Solo alcuni dati: le strade manotenute dal Comune di Roma sono pari a 5500 chilometri, in pratica le stesse di tutta la Lombardia. Questo per far capire quanto sia complicata Roma e quanto lo siano le periferie (ce lo dice anche Salvatore Monni con Mappa Roma). Con tutto quello che sta avvenendo in questo periodo è fisiologico che man mano la vita esca dal centro, si trasformi e vada sempre più in periferia. È per questo che occorre riprendere un po’ l’insegnamento di Petroselli; bisogna rimboccarsi le maniche, rimettere insieme i pezzi, dare delle opportunità. Adesso, con il recovery, immagino che probabilmente ci saranno delle opportunità. Se ci saranno, bisognerà coglierle fino in fondo e in questo dare un grande supporto a chi ci mette la faccia, a chi ci mette impegno: penso alle tante maestre, insegnanti, presidi, anche poliziotti di quartiere – là dove ci sono -, che fanno un grande lavoro. Io credo che sia questo il grande lavoro da fare, seguendo un po’ l’insegnamento di quelle che sono state le buone pratiche anche amministrative, ma non solo.
Kennedy diceva: «Non chiederti quello che lo Stato può fare per te, ma cosa tu puoi fare per lo Stato».
È un doppio passo. Le amministrazioni debbono avere il coraggio e l’umiltà di avvicinarsi in maniera sana, non strumentale, alle periferie e, allo stesso tempo, i rappresentanti, i cittadini delle periferie credere, se trovano appunto uno sfondo giusto e una prospettiva affidabile, di rimboccarsi le maniche e ripartire.

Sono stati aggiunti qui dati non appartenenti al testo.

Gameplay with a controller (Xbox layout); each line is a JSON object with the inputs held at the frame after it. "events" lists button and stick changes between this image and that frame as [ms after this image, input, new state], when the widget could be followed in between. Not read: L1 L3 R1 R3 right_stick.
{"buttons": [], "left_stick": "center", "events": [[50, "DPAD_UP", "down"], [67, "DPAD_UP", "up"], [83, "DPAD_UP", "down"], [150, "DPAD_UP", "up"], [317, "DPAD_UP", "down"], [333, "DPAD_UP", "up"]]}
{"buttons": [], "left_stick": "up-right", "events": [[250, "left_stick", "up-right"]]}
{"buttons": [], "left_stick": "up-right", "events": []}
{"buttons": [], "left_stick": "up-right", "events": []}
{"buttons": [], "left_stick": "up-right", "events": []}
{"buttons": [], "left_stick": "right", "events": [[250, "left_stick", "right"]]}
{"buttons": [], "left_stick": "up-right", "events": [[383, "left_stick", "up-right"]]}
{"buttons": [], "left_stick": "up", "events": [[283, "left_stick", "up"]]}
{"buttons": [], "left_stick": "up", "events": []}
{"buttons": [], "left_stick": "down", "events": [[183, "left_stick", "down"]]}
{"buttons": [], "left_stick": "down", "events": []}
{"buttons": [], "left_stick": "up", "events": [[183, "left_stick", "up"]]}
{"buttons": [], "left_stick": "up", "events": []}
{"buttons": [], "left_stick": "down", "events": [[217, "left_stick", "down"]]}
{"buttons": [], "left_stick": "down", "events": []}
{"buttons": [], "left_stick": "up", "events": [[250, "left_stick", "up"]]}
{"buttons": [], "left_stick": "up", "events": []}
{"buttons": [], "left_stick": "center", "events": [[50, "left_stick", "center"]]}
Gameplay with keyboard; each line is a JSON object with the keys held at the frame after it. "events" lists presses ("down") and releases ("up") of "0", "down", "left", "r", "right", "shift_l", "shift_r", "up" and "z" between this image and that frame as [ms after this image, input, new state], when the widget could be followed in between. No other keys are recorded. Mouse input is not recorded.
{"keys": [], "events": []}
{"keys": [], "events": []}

Lo dicevamo prima, le periferie hanno dei problemi soprattutto quando l’urbanistica è sbagliata; io credo che l’architettura abbia un senso quando ascolta il territorio e si cala nelle radici del territorio per cui viene pensata. Un mio amico ama ripetere che un architetto dovrebbe, per legge, vivere dieci anni nel luogo che ha progettato. Credo che sia una buona soluzione, perché poi esistono quei luoghi grigi, grigi anche di colore, che avrebbero bisogno di colore, e che invece stanno facendo danni importanti; pertanto questo lavoro di riattivismo, di ricreare un clima sano nelle periferie parte da tutti.
È una cosa che dovremmo fare tutti, architetti compresi.